Progressive supranuclear palsy is a late-onset degenerative disease of the central nervous system characterized by balance difficulties, vertical gaze palsy, dysarthria, dysphagia, and axial dystonia. Pathologic findings include neurofibrillary degeneration of extrapyramidal neurons. It remains an intractable and underrecognized neurodegenerative illness with a median survival of only seven years. However, patients will benefit from accurate, early diagnosis that allows them to understand the prognosis, to avoid unnecessary tests and useless treatments, and to avail themselves of disease-specific support services. Advances in understanding the tau protein aggregation and mitochondrial dysfunction of progressive supranuclear palsy and the toxic and genetic insults underlying them are accruing swiftly. In this article, the author describes the subtypes of progressive supranuclear palsy as well as advances in pathology, imaging, and genetics of the disorder.

Key points

• Ophthalmoparesis, especially downgaze impairment, is a classic clinical feature of progressive supranuclear palsy that may appear later in the course of the disorder.

• Slowing of downward saccades appears earlier in the clinical course of progressive supranuclear palsy.

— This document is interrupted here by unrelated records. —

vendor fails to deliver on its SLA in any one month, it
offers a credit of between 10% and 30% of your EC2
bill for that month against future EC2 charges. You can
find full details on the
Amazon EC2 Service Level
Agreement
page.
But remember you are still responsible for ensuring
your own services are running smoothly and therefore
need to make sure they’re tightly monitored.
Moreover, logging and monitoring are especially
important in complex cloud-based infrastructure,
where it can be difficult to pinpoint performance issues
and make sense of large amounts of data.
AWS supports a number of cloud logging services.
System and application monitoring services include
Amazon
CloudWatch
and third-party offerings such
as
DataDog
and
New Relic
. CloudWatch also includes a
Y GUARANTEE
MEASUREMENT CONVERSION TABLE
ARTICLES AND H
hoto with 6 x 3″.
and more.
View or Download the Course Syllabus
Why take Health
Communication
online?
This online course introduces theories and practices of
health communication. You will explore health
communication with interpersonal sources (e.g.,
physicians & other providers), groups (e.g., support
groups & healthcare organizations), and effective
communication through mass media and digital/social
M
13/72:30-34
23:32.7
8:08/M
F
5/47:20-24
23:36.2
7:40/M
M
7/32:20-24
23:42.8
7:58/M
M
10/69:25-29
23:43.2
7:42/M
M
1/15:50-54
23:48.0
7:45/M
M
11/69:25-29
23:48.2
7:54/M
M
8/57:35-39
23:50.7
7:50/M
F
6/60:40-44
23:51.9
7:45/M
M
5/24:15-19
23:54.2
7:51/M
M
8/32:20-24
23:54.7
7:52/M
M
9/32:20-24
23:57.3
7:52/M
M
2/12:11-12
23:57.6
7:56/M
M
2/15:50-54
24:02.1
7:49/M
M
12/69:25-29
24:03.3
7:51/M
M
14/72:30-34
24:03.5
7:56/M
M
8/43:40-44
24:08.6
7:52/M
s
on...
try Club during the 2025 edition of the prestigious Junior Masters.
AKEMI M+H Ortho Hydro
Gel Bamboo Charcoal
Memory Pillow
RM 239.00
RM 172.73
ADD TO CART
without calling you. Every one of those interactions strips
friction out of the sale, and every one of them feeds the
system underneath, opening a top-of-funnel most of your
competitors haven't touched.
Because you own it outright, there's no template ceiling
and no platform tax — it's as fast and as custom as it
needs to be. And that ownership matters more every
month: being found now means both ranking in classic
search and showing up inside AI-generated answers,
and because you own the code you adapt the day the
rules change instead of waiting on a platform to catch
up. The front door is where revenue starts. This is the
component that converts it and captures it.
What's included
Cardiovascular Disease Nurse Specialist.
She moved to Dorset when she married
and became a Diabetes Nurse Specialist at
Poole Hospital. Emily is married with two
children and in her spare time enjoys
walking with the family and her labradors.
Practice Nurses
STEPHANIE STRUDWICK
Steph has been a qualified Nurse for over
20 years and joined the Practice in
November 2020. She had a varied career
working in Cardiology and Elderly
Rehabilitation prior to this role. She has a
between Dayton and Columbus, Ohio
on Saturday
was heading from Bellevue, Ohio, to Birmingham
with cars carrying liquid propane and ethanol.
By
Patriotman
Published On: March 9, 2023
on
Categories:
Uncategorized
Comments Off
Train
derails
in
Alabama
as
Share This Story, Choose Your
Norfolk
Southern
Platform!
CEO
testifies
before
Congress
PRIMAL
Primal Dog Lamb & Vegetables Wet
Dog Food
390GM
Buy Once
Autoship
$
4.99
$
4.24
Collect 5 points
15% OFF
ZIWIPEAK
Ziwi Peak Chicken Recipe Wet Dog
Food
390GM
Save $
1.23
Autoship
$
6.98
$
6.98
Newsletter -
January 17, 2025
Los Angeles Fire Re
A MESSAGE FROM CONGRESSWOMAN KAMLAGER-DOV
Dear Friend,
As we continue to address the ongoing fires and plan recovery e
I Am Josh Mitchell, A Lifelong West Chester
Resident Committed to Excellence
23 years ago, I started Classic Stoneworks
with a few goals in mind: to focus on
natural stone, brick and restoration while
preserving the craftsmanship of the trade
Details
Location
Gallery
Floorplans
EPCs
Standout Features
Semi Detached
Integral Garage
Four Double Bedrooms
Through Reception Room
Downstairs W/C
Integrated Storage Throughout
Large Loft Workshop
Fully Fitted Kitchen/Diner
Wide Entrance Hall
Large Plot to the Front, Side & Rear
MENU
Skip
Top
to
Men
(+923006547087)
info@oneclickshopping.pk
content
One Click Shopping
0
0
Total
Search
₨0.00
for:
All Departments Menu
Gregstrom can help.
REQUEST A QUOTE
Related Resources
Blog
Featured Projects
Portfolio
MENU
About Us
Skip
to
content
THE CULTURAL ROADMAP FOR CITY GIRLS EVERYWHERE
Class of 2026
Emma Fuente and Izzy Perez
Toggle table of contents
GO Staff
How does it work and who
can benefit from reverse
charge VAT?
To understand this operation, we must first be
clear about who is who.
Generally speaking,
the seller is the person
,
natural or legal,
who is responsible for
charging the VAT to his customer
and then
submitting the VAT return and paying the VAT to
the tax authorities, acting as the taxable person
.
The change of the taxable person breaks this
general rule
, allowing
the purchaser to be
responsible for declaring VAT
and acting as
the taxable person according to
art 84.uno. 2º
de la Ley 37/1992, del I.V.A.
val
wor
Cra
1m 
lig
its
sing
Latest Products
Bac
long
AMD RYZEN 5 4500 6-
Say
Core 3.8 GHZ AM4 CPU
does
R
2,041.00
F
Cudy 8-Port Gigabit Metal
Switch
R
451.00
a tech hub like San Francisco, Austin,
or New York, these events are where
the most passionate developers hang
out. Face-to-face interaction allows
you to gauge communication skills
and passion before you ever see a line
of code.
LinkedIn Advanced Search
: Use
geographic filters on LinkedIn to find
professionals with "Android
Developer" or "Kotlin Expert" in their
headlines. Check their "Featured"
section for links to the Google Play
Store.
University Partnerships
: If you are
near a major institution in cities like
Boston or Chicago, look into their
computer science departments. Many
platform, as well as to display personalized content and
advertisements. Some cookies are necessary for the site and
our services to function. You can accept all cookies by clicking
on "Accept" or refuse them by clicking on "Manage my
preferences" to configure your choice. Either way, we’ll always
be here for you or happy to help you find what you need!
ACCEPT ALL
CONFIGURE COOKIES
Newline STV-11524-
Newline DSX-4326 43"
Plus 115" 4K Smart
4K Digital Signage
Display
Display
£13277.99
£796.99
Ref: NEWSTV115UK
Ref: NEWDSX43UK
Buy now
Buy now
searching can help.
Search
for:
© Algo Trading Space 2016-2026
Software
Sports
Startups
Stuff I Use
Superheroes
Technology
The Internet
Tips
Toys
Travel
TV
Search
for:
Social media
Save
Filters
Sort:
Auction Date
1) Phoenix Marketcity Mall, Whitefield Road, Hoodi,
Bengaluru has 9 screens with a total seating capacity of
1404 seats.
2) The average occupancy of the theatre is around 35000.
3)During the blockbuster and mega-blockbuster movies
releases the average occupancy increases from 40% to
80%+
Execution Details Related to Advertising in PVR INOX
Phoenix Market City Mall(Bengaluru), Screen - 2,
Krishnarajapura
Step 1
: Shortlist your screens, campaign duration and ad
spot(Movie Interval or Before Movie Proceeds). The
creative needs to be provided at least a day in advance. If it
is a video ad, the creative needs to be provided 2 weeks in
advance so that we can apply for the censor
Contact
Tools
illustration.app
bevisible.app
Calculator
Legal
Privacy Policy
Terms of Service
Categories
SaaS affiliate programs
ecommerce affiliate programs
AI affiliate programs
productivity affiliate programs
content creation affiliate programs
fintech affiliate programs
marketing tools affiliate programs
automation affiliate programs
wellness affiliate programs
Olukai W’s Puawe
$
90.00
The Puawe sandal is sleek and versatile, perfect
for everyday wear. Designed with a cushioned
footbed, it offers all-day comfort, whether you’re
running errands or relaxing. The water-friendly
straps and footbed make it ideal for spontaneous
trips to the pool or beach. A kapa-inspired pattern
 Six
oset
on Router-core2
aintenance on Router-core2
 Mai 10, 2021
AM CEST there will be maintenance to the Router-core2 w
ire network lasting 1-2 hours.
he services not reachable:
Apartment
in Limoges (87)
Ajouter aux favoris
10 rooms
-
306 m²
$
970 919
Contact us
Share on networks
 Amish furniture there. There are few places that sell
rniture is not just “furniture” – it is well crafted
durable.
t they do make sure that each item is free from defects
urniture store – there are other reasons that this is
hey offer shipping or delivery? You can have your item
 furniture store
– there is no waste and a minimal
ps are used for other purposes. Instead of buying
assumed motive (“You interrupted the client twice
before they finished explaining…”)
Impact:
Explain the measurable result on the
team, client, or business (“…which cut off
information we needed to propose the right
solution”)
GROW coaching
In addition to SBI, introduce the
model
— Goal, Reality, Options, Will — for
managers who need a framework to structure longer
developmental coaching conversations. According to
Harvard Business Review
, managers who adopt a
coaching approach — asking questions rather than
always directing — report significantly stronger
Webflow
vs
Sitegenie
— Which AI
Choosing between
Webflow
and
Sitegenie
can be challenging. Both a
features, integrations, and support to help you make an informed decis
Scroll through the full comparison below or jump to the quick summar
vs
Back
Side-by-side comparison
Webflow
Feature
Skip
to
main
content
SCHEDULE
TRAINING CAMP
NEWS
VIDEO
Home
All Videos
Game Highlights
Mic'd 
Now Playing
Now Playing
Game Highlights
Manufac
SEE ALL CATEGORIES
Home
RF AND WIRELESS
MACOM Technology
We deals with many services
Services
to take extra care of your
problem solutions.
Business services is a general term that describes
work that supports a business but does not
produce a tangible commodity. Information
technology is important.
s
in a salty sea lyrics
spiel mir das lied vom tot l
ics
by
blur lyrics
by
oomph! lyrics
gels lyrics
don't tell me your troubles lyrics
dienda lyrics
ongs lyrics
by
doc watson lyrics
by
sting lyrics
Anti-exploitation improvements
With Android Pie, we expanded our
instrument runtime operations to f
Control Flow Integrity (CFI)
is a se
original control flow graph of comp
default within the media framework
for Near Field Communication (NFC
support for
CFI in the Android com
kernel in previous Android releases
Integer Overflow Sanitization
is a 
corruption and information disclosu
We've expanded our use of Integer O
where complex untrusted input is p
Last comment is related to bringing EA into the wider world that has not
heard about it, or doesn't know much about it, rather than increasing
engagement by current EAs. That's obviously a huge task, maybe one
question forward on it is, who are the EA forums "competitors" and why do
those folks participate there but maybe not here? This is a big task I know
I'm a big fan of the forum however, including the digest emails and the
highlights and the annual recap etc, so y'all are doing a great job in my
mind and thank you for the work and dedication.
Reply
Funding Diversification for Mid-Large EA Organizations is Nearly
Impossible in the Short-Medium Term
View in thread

• Multiple subtypes of progressive supranuclear palsy have been identified, including the classic Richardson syndrome, progressive supranuclear palsy-parkinsonism (PSP-P), or pure-akinesia-with-gait-freezing (PAGF).

Historical note and terminology

The first complete clinicopathologic description of progressive supranuclear palsy was published in 1964 (144). However, there were 13 earlier clinical cases in the literature, six with autopsy (18). Some of these antedate the 1920s epidemic of postencephalitic parkinsonism, suggesting that progressive supranuclear palsy is not a variant of that condition despite their pathological similarity (19). The meticulously described motor disorder of a character in an 1857 Dickens novel is a convincing picture of progressive supranuclear palsy (86). Since the early 1960s when many astute movement disorder specialists were unable to recall having seen progressive supranuclear palsy, this disorder has become commonly recognized at movement disorder referral centers, comprising 4% to 5% of their cases of parkinsonism (45).

Monographs (91; 18) and a layperson's guide (43) are available. Lay organizations were founded in the United States in 1990 (The Society for Progressive Supranuclear Palsy) and in Europe in 1994 (The Progressive Supranuclear Palsy (PSP-Europe) Association).